How long patients stay on MAT is individual. Usually we recommend at least six months to a year in order to have the opportunity to respond to stressors in life, anniversaries of traumatic events, and time for the brain chemistry to normalize. Some people need to stay on medication longer in order to maintain sobriety. We don’t tell a diabetic that we will put them on insulin for a year and then wean them off and see how they do. For some people, addiction is a disease that they must deal with all of their lives. For others, they may successfully wean off of MAT.

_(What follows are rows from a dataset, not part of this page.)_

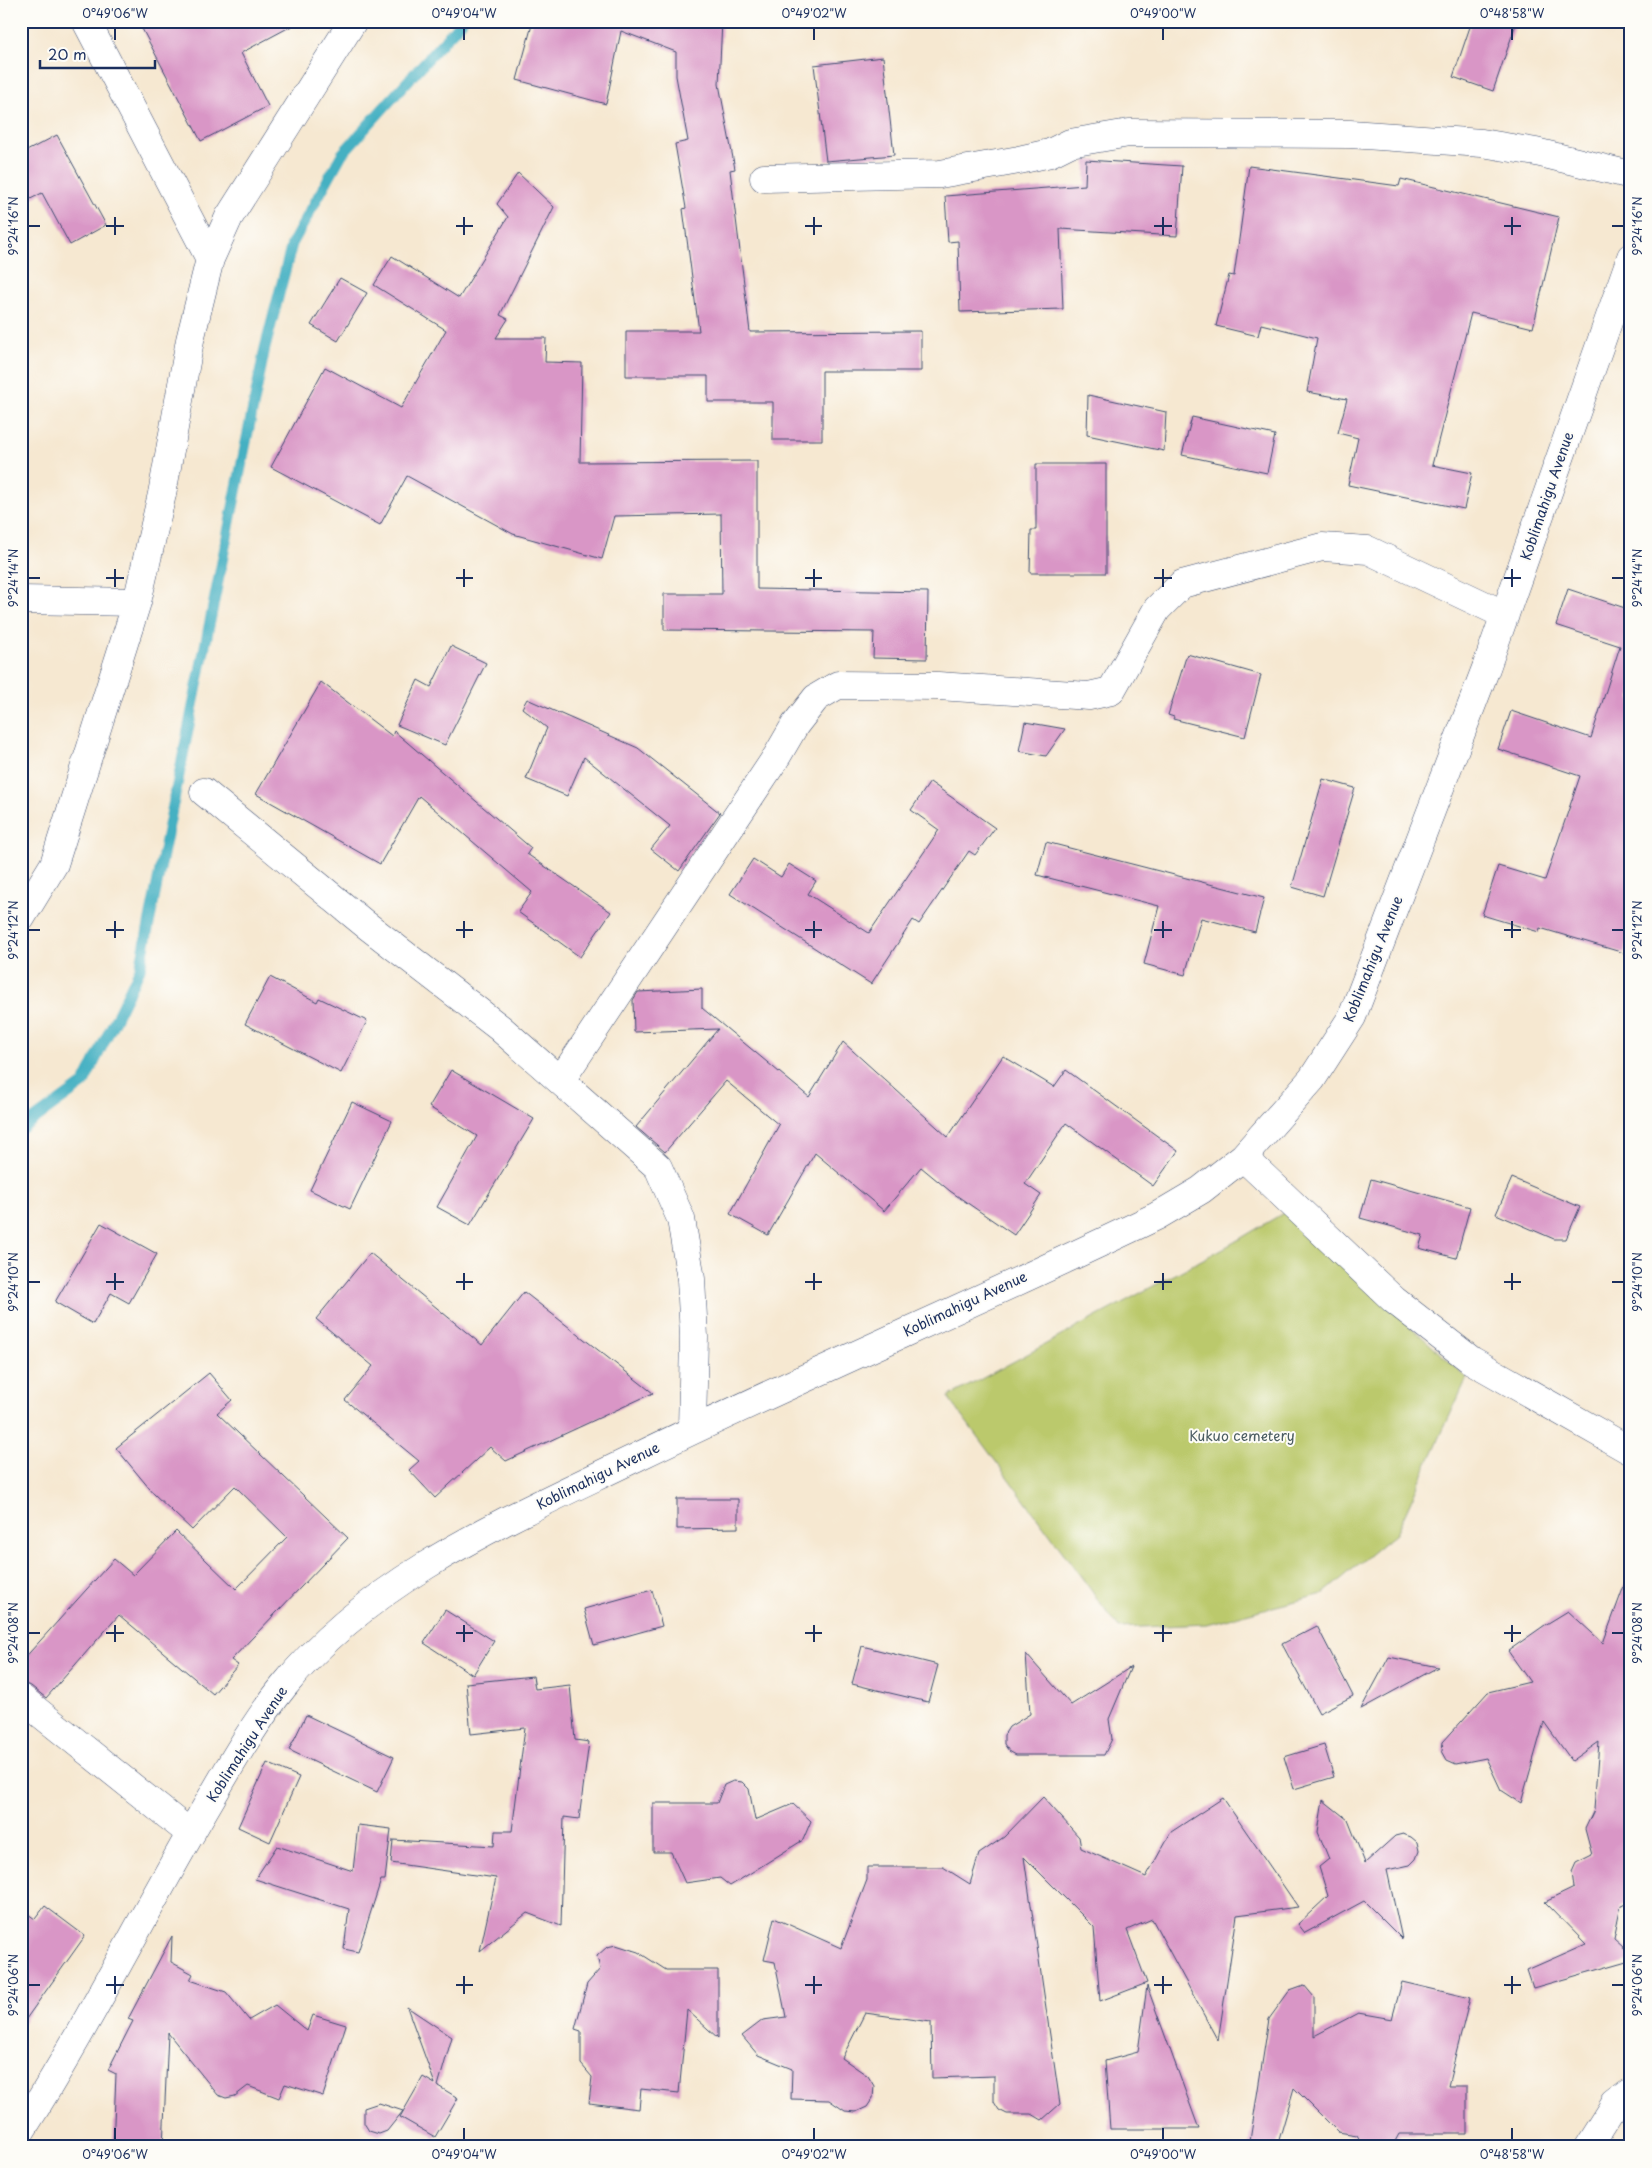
<svg xmlns="http://www.w3.org/2000/svg" width="1652" height="2168" font-family="'Playpen Sans',sans-serif">
<style>
.green{fill:#bbc96c;stroke:#6b7c65}
.lines{fill:none;stroke-linecap:round;stroke-linejoin:round}
.stream{stroke:#44b0c2;stroke-width:11}
.building{fill:#d996c6}
.street-casing{stroke:#3c4b6f;stroke-width:29}
.street{stroke:#fff;stroke-width:28}
.ticks{fill:none;stroke:#1b2f5e;stroke-width:2}
.labels{text-anchor:middle;stroke-width:4;stroke-linejoin:round;paint-order:stroke}
.street-label{font-size:14px;fill:#1b2f5e;stroke:#fdfcf7}
.park-label{font-size:14px;fill:#4b5d62;stroke:#fdfcf7}
.neatline{fill:none;stroke:#1b2f5e;stroke-width:2}
.ticks-label{font-size:12px;text-anchor:middle;fill:#1b2f5e}
</style>
<rect width="100%" height="100%" fill="#fdfcf7"/>
<filter id="ink" filterUnits="userSpaceOnUse"><feTurbulence type="fractalNoise" baseFrequency=".02" numOctaves="2"/><feDisplacementMap in="SourceGraphic" scale="10" xChannelSelector="R" yChannelSelector="G"/><feConvolveMatrix kernelMatrix="1 2 1 2 8 2 1 2 1" color-interpolation-filters="sRGB"/></filter>
<filter id="wash" filterUnits="userSpaceOnUse"><feTurbulence type="fractalNoise" baseFrequency=".0096" numOctaves="4" result="noise"/><feDisplacementMap in="SourceGraphic" scale="20" xChannelSelector="R" yChannelSelector="G"/><feGaussianBlur stdDeviation="1.12" result="paint"/><feColorMatrix in="noise" values="0 0 0 0 0 0 0 0 0 0 0 0 0 0 0 0 0 1.4 0 .05"/><feComposite in="paint" operator="in"/></filter>
<g filter="url(#wash)">
<rect width="100%" height="100%" fill="#f6e8d1"/>
<!-- green -->
<path class="green" d="M1285,1212l182,166 -71,155 -73,61 -116,30 -88,4 -171,-231 283,-153z"/>
<g class="lines">
<!-- stream -->
<path class="stream" d="M21,1129l63,-46 56,-114 125,-621 27,-104 50,-90 120,-133"/>
</g>
<g id="blocks">
<!-- building -->
<path class="building" d="M138,21h163l-60,32 27,53 -67,35z
M533,21h189l-3,63 16,85 -5,1 20,162 171,-1v40h-99v69h-49v-38h-65v-26h-82v-45h73l-16,-122 3,-1 -11,-64 13,-3 -12,-65v-24l-55,-21 -15,73 -89,-24z
M1472,21h45l-24,70 -40,-14z
M883,57l11,98 -68,6 -12,-96z
M57,135l49,90 -36,20 -28,-52 -21,11v-50z
M1086,160l96,6 -5,70 -117,-7 3,80 -103,3 -2,-71 -10,1 -3,-46 140,-11z
M1249,166l150,20 2,-7 158,38 -26,111 -62,-15 -39,152 40,8 -8,36 -116,-24 10,-47 -20,-5 9,-34 -40,-7 10,-54 -56,-14 -3,12 -42,-10 13,-51 5,1z
M518,173l36,34 -54,108 8,4 -12,19h50l-1,24 37,1 -2,99 177,-1v128l171,3 -1,67 -54,-1 1,-26 -210,-2v-36h58l-1,-80 -107,2 -12,43 -89,-25 -106,-58 -27,49 -109,-58 54,-100 76,41 45,-78 -72,-45 18,-29 67,42 49,-81 -11,-13z
M340,278l27,15 -29,48 -27,-16z
M1088,395l78,17 -2,39 -77,-16z
M1192,417l83,18 -8,38 -85,-18z
M1036,464h70v109h-76l1,-43h5z
M1568,589l63,21v321l-7,22 -84,-25 -1,4 -57,-17 16,-49 47,14 35,-104 -82,-27 13,-38 80,27 29,-92 -64,-21z
M451,646l35,17 -41,82 -48,-20 21,-45 13,7z
M1187,654l74,21 -16,62 -72,-18 1,-2 -6,-2z
M321,682l71,54 2,-5 137,117 -4,6 84,58 -31,45 -62,-45 14,-20 -113,-96 -39,68 -124,-70z
M527,699l111,49 82,65 -41,58 -28,-22 19,-23 -86,-69 -17,39 -41,-17 21,-51 -25,-20z
M1025,722l40,7 -19,27 -27,-5z
M1323,779l32,9 -32,108 -31,-9z
M930,782l65,46 -20,27 -6,-4 -50,73 -6,-4 -42,64 -141,-90 23,-35 28,18 8,-13 27,17 -8,13 61,39 70,-103 -28,-20z
M1046,842l218,56 -9,34 -54,-14 -16,57 -41,-11 15,-58 -122,-31z
M270,977l47,25 2,-4 48,23 -26,52 -96,-49z
M702,989v19l107,89 34,-55 105,95 55,-81 51,31 12,-17 112,81 -25,35 -87,-63 -41,61 16,11 -27,40 -64,-44 -29,-24 -37,44 -69,-58 -47,82 -38,-21 49,-89 -53,-44 -61,71 -29,-25 82,-98 -84,3 -1,-32 5,-8z
M451,1070l83,49 -64,106 -33,-18 40,-71 -48,-29z
M352,1102l40,19 -42,88 -40,-19z
M1512,1178l68,29 -14,32h-12l-58,-25z
M1371,1179l99,28 -14,51 -37,-10 4,-13 -63,-17z
M101,1223l56,31 -28,49 -18,-10 -18,31 -38,-22z
M370,1253l112,92 42,-53 129,101 -147,68 -16,-14 -55,51 -26,-28 10,-9 -74,-61 28,-34 -57,-47z
M209,1373l23,27 -15,13 131,125 -117,122 7,5 -25,29 -94,-79 -73,83 -15,-12 -10,-3v-21l93,-103 19,16 43,-44 60,58 51,-52 -52,-51 -43,44 -38,-36 -38,-46z
M677,1499h61v29l-61,1z
M1627,1578h4v324l-10,3 -7,34 17,15v6l-98,28 -6,-18 59,-26 -41,-42 29,-14 -2,-16 4,-9 16,-8 -7,-26 9,-19 5,-68 -27,19 -28,-39 -23,81 -20,-13 -15,-32 -30,6 -9,-4 -5,-9 1,-9 45,-50 42,-10 -22,-31 37,-26 23,-14 35,32z
M652,1590l10,36 -68,19 -10,-36z
M445,1610l49,31 -21,34 -49,-32z
M1317,1626l36,70 -34,17 -37,-69z
M862,1646l76,19 -10,37 -76,-18z
M1026,1654l45,51 60,-38 -22,52 3,20 -8,16h-88l-7,-4 -5,-7v-9l5,-8 21,-13z
M1389,1657l49,10 -77,42z
M533,1676l2,13 35,-4 5,55 14,2 -10,77 -15,-2 -3,109 -34,-13 -47,38 16,-73 -105,-15 2,-23 101,6 1,-15h17l13,-103 -54,6 -5,-51z
M306,1715l88,42 -17,35 -88,-42z
M1324,1745l10,32 -40,12 -10,-32z
M267,1763l32,14 -29,65 -32,-15z
M733,1781l9,1 7,7 6,31 38,-16 18,17 -8,19 -73,46 -10,-8 -35,5 -14,-31h-18v-49h64l7,-18z
M1043,1797l36,40 2,11 65,29 25,-45 52,-34 75,109 -61,8 -19,126 -66,-122 -25,11 20,53 -47,18 -6,-74 -70,-70 36,247 -18,16 -10,-6h-25l-8,-4 -5,-8v-26l-62,2 -1,-56 -66,-9 -23,45 26,18 6,10 -1,12 -6,9 -11,5 -11,-1 -16,-11 -38,-1 1,-30 -34,-14 -16,-19 21,-16 23,-3 -11,-55 -11,-2 10,-42 67,30 26,-68v-13h76l27,17 9,-30 25,-17z
M1323,1800l25,20 17,43 30,-27 8,-2 8,3 6,5 2,9 -3,8 -6,6 -23,5 15,69 -38,-38 -59,32 -7,-9 30,-28 -9,-29 10,-8 -11,-27z
M358,1825l33,4 -6,51h-4l-23,72 -14,-3 5,-40 -94,-30 22,-33 76,25z
M45,1906l40,30 -64,90v-117l14,10z
M172,1936l-1,26 22,12 -3,6 36,12 23,28 26,-15 32,26 6,-16 33,10 -23,71 -38,-12 -6,14 -31,-12 -13,10 -9,2 -8,-3 -50,-62 -5,114h-50l3,-73 -8,-4 25,-49 -5,-2z
M616,1945l22,7 28,18h52v68l-31,-28 -8,83 -38,-4 -2,20 -50,-6 3,-26 -11,-13v-33l-6,-2 12,-45 13,-15 -3,-13 10,-9z
M1402,1982l68,16 -22,88h19v48h-68l-7,13h-28l-7,-12 -19,-3 -44,-44 -17,59h-28l20,-128 21,-29 14,-5 10,12v39l44,-23 34,6z
M1147,1986l52,143h-89l-5,-68 33,-9z
M407,2007l45,30 -14,49 20,12 -23,39 -35,-20 23,-40 12,7z
M379,2103l24,8 -16,20 -8,3 -10,-3 -5,-8v-15z"/>
</g>
</g>
<g filter="url(#ink)">
<use href="#blocks" fill-opacity="0" stroke="#3c4b6f" stroke-width="1"/>
<g class="lines">
<defs>
<path id="street" d="M86,21l124,238
M764,178l176,-4 79,-14 31,-7 20,-10 59,-10 221,1 132,9 54,9 95,23
M21,600l116,2
M204,792l161,132 135,104 158,139 23,52 10,60 3,58 -2,93
M21,918l33,-54 83,-262 25,-108 28,-154 20,-81 19,-42 124,-196
M561,1080l216,-324 18,-31 21,-27 22,-13 100,1 151,10 22,-5 46,-82 25,-25 140,-37 46,3 137,65
M1243,1157l151,143 77,60 160,91
M21,1698l170,136
M21,2131c67,-105 122,-217 185,-324 24,-41 48,-84 78,-121 87,-110 232,-170 355,-230 171,-83 346,-157 518,-240l44,-26 42,-33 69,-78 40,-62 134,-349 145,-411
M1588,2147l27,-43 16,-12"/>
</defs>
<!-- street casing -->
<use href="#street" class="street-casing"/>
<!-- street -->
<use href="#street" class="street"/>
</g>
</g>
<!-- ticks -->
<path class="ticks" d="M115,28v12M464,28v12M814,28v12M1163,28v12M1512,28v12M115,217v18M464,217v18M814,217v18M1163,217v18M1512,217v18M28,226h12M106,226h18M456,226h17M805,226h17M1154,226h18M1504,226h17M1612,226h12M115,569v18M464,569v18M814,569v18M1163,569v18M1512,569v18M28,578h12M106,578h18M456,578h17M805,578h17M1154,578h18M1504,578h17M1612,578h12M115,921v17M464,921v17M814,921v17M1163,921v17M1512,921v17M28,930h12M106,930h18M456,930h17M805,930h17M1154,930h18M1504,930h17M1612,930h12M115,1273v17M464,1273v17M814,1273v17M1163,1273v17M1512,1273v17M28,1282h12M106,1282h18M456,1282h17M805,1282h17M1154,1282h18M1504,1282h17M1612,1282h12M115,1625v17M464,1625v17M814,1625v17M1163,1625v17M1512,1625v17M28,1633h12M106,1633h18M456,1633h17M805,1633h17M1154,1633h18M1504,1633h17M1612,1633h12M115,1976v18M464,1976v18M814,1976v18M1163,1976v18M1512,1976v18M28,1985h12M106,1985h18M456,1985h17M805,1985h17M1154,1985h18M1504,1985h17M1612,1985h12M115,2128v12M464,2128v12M814,2128v12M1163,2128v12M1512,2128v12"/>
<g class="labels">
<!-- street labels -->
<g class="street-label">
<text transform="translate(1547 496) rotate(-71)" y="5">Koblimahigu Avenue</text>
<text transform="translate(1373 959) rotate(-68)" y="5">Koblimahigu Avenue</text>
<text transform="translate(965 1304) rotate(-25)" y="5">Koblimahigu Avenue</text>
<text transform="translate(598 1476) rotate(-26)" y="5">Koblimahigu Avenue</text>
<text transform="translate(247 1744) rotate(-57)" y="5">Koblimahigu Avenue</text>
</g>
<!-- park labels -->
<g class="park-label">
<text x="1242" y="1441">Kukuo cemetery</text>
</g>
</g>
<!-- margin -->
<rect width="1652" height="2168" fill="none" stroke="#fdfcf7" stroke-width="55"/>
<!-- scale -->
<path d="M40 60v8h115v-8" fill="none" stroke="#1b2f5e" stroke-width="2.5"/>
<text x="48" y="60" font-size="15" fill="#1b2f5e" stroke="#fdfcf7" stroke-width="4" paint-order="stroke">20 m</text>
<rect x="28" y="28" width="1596" height="2112" class="neatline"/>
<g class="ticks-label">
<text x="115" y="18">0°49'06"W</text>
<text x="464" y="18">0°49'04"W</text>
<text x="814" y="18">0°49'02"W</text>
<text x="1163" y="18">0°49'00"W</text>
<text x="1512" y="18">0°48'58"W</text>
<text transform="translate(14 226) rotate(-90)" y="4">9°24'16"N</text>
<text transform="translate(1638 226) rotate(-90)" y="4">9°24'16"N</text>
<text transform="translate(14 578) rotate(-90)" y="4">9°24'14"N</text>
<text transform="translate(1638 578) rotate(-90)" y="4">9°24'14"N</text>
<text transform="translate(14 930) rotate(-90)" y="4">9°24'12"N</text>
<text transform="translate(1638 930) rotate(-90)" y="4">9°24'12"N</text>
<text transform="translate(14 1282) rotate(-90)" y="4">9°24'10"N</text>
<text transform="translate(1638 1282) rotate(-90)" y="4">9°24'10"N</text>
<text transform="translate(14 1633) rotate(-90)" y="4">9°24'08"N</text>
<text transform="translate(1638 1633) rotate(-90)" y="4">9°24'08"N</text>
<text transform="translate(14 1985) rotate(-90)" y="4">9°24'06"N</text>
<text transform="translate(1638 1985) rotate(-90)" y="4">9°24'06"N</text>
<text x="115" y="2159">0°49'06"W</text>
<text x="464" y="2159">0°49'04"W</text>
<text x="814" y="2159">0°49'02"W</text>
<text x="1163" y="2159">0°49'00"W</text>
<text x="1512" y="2159">0°48'58"W</text>
</g>
</svg>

Put aside your biases and stigma of people with substance use disorder and look at the science. Putting them all on an island, locking them up, or trying to shove them into someone else’s back yard won’t work. Treating their addiction with evidence-based treatment, however, does work. A lot of them are nice, caring people who want nothing more to be responsible citizens and contributing members of society but find their prefrontal cortex hijacked by a drug that has turned their nucleus accumbens into a real asshole. Before you throw out the age old argument that they chose to take a drug in the first place, what do you say to the 10 year old whose father was high and decided to shoot him up with meth or the 11 year old who was given heroin to shut her up while she was being pimped out by her mother for drugs? If you have ever tried an alcoholic drink, experimented with a drug, took a pain medication that your doctor told you was safe, took a medication to help your anxiety, you should be thankful that your genetics and childhood experiences didn’t predispose you to get addicted. We’re the lucky ones and we should try to help those who are not so lucky.

Greg Greenberg

Greg Greenberg grew up in Santa Monica, California. After undergraduate training at UCLA he attended medical school at Ohio State University and completed a residency in family medicine in Columbus, Ohio. He moved to Redding after residency in 2004 and has served the Redding community as a family physician, hospitalist, emergency physician, and, most recently, in addiction medicine. When he’s not enjoying the calm atmosphere of the emergency department he enjoys the chaos of being a full-time parent as well.